Offsetting the retirement of the Homer City plant alone would require about 13,500 acres of solar panels, he said. Offsetting the retirement of the Keystone and Conemaugh plants would require an additional 23,800 acres. (An acre is roughly the size of a football field.)

"We're talking about 37,000 acres of solar panels to replace those plants," Yaw, the chair of the Senate Environmental Resources & Energy Committee, said during the recent briefing.

"Diversity is great," he added, "and I think that's the answer. But I'm not sure we're looking at some of these things realistically."

'Scares me to death'

Aric Baker, president of the electrical workers' union IBEW Local 459, discussing the potential impact of coal-fired plant closures on the grid from his office in Johnstown, Pa., on May 4.
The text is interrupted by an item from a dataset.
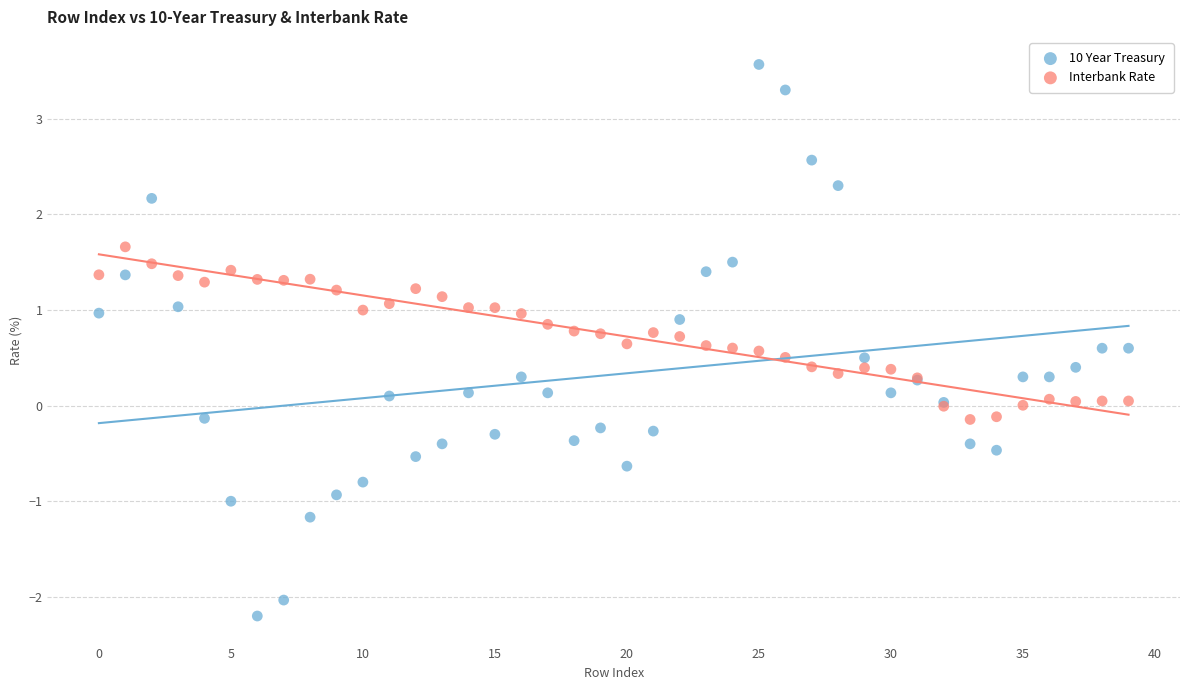

Which series has the largest Y range (max minus min)?

10 Year Treasury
With his union's work tied directly to plants like Homer City, Aric Baker was relieved by PJM's recent warning of power outages if fossil fuel plants retire too quickly.

"When (a blackout) happens here, it's gonna be in the winter," Baker said, citing peak demand when temperatures are coldest. "We haven't lived through it. That's the part that's not being advertised."

"This is the part that scares me to death because of what's going to happen," he added.

Baker's union, Local 459 IBEW, is seeing other attention as well. He said U.S. Sen. John Fetterman (D-Pa.) sent a representative to visit its Johnstown office a few weeks ago. U.S. Sen. Bob Casey (D-Pa.) had paid a visit in person the week before that.

A distant look at the Homer City Generation Station in Indiana County, Pa.

"I'm not against solar, I'm not against wind," Baker said. "But the reality is you need plants like Homer City. Our grid is not going to be resilient anymore. It's not going to be dependable."

"Ninety-five percent of the time, gas is the answer," Baker added, "but that other 5% ... is death and destruction."

Thomas, on PJM's behalf, was only slightly more diplomatic.

"I think technology solves this problem," Thomas said, noting that scheduled plant retirements would mean that a fifth of existing generating capacity will be wiped out within a decade. "And our current technology isn't there."

He added: "We're going to be seeing reliability challenges if things don't change and we stay on our current trajectory."